(DOCUMENT EXTRACT Opens)

However, the networking that was earlier taking place between NGOs acting on behalf of the adivasi communities and their counterparts in Europe – for example, against the Vedanta company owned by London-based Anil Agarwal, which was stopped in its tracks from mining bauxite in Niyamgiri, Orissa – was now difficult, given the crackdown on Greenpeace and other NGOs.
It wasn’t only the hard-fought green laws which were wrested by people’s struggles that are being threatened but there is also an attack on the freedom of speech and dissent, Kothari observed. As chair of the board of Greenpeace India, the registration of which has been cancelled for very frivolous reasons, he was in the thick of this battle. The actual reason is that Greenpeace is challenging the mode of development which is described in their book. It is not only a challenge to the government but to the cronyism of people who are making enormous profits from this kind of destruction. People who challenge this can’t be tolerated nowadays.
I remarked how the Intelligence Bureau had said that between 2-3 percent of the Gross Domestic Product (GDP) was being lost due to the activism of groups like Greenpeace. Actually, the facts are quite to the contrary. Even if one takes World Bank figures, it has calculated that the environmental degradation of the country has cost it 5.7 percent of the GDP. Civil society hadn’t woken up to the need to safeguard our environment.
If one looked at income and asset inequality in the country, it had been rising dramatically. [In October, it took the prescience of none other than an international bank, Credit Suisse, to point out that the richest 1 per cent of Indians owned 53 percent of the wealth; the share of the top 10 per cent was as much as 76 percent.]
“The poor are pushed to margins of existence where their indifference to nature only grows so that they are going to plunder the last litre of water, the last tree, the last animal in the jungle.” said Shrivastava. The rich, reacting to environmental challenges like air pollution, are going to resort to private “solutions”. In the next five to ten years, people are going to buy oxygen cylinders in Delhi at Rs 700 a cylinder. All of us who buy these cylinders will consider it value-addition and GDP growth. Neither Modi nor Kejriwal has the toolkit to tackle this problem because they are working with the wrong business model.

(DOCUMENT EXTRACT Closes)
(THE DATA Opens)

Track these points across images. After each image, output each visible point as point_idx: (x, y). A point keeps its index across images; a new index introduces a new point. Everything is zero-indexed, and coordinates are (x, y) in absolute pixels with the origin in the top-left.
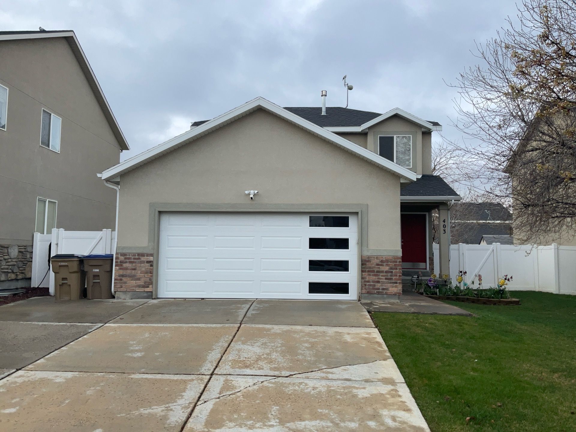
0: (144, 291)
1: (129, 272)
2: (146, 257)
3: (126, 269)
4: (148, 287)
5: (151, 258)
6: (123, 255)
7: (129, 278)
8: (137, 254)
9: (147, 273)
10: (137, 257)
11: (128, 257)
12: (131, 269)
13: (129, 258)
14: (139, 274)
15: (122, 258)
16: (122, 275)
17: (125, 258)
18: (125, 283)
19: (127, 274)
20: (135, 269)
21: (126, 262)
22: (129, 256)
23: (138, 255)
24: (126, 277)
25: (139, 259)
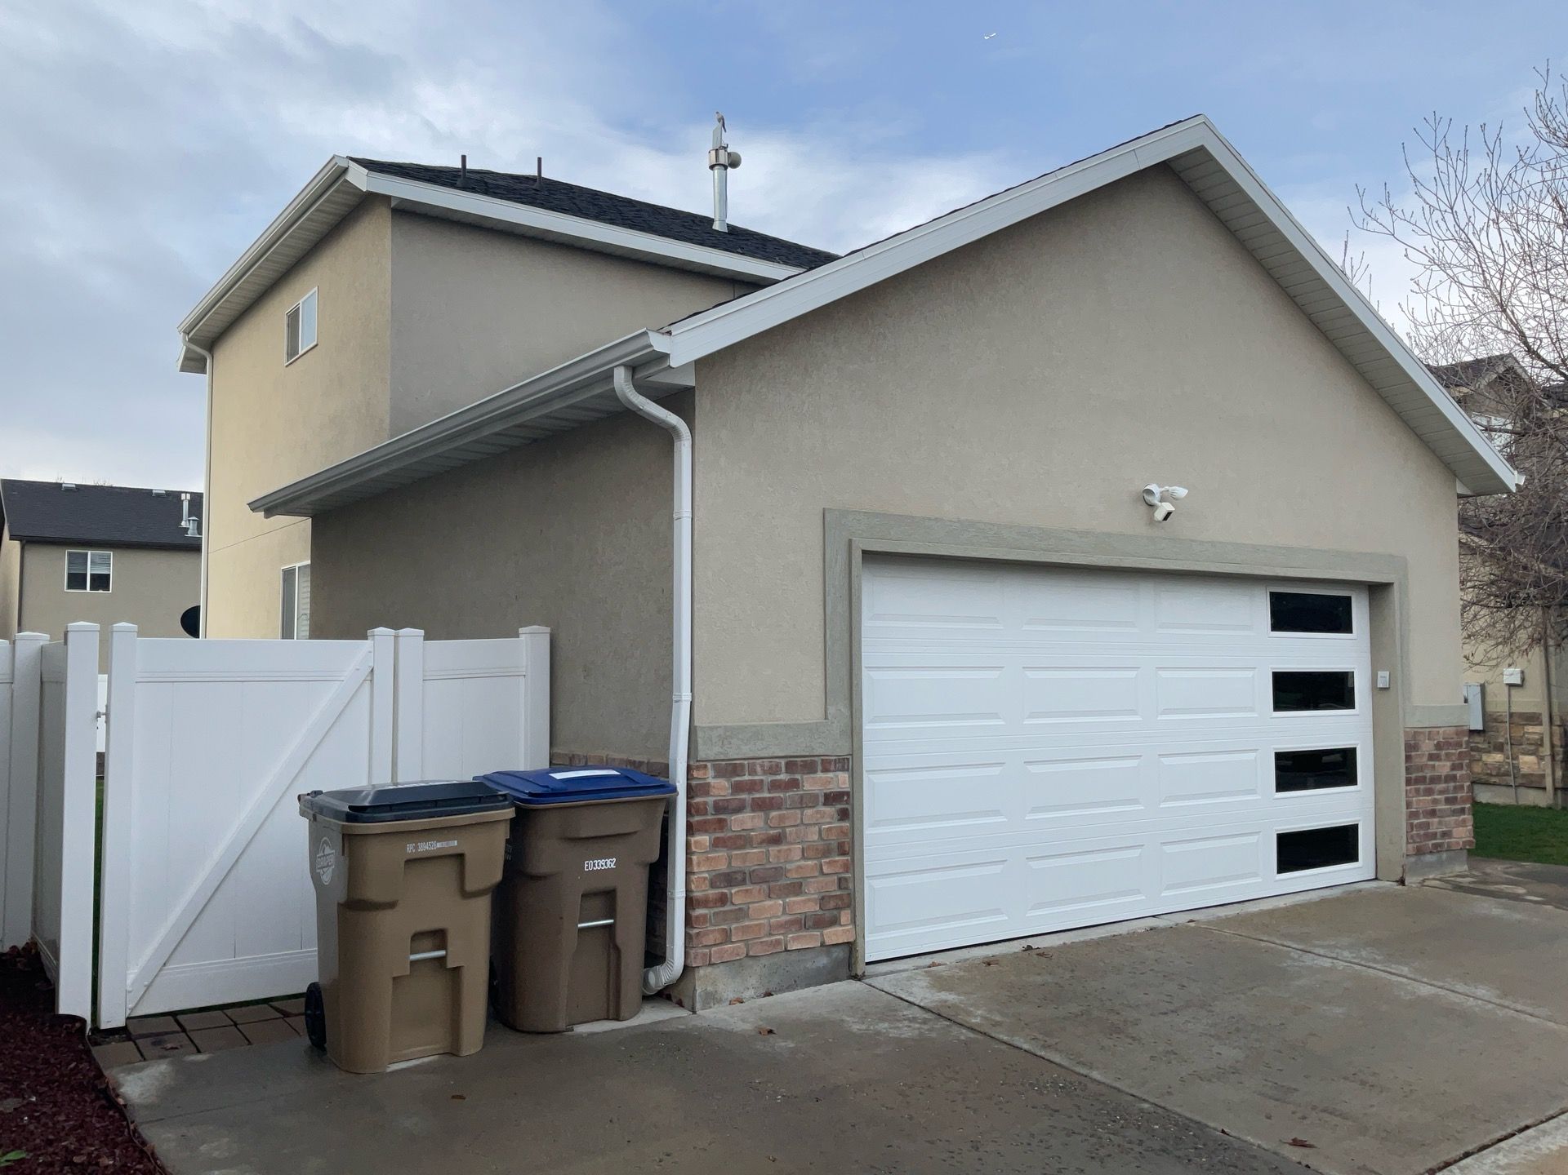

(THE DATA Closes)

=== ASSIGNED TASK 1 ===
Using the excerpt on environmental activism in India, explain in one to three sentences why it had become difficult for NGOs working for adivasi communities to network with their European counterparts.
=== ASSIGNED TASK 2 ===
According to the excerpt on environmental activism in India, what share of the country's wealth did Credit Suisse say the richest 1 percent of Indians owned?
=== ASSIGNED TASK 3 ===
Rewrite the paragraph beginning "I remarked how the Intelligence Bureau" from the excerpt on environmental activism in India as a short bulleted list that keeps its main facts.

=== ANSWER SECTION 1 ===
That networking had become difficult because of the crackdown on Greenpeace and other NGOs. Earlier it had helped in efforts such as the one against Vedanta, which was stopped from mining bauxite in Niyamgiri, Orissa.

=== ANSWER SECTION 2 ===
The richest 1 percent owned 53 percent of the wealth.

=== ANSWER SECTION 3 ===
- The Intelligence Bureau said activism by groups like Greenpeace was costing 2–3 percent of GDP.
- The facts point the other way: by World Bank figures, the country's environmental degradation has cost it 5.7 percent of GDP.
- Civil society had not woken up to the need to safeguard the environment.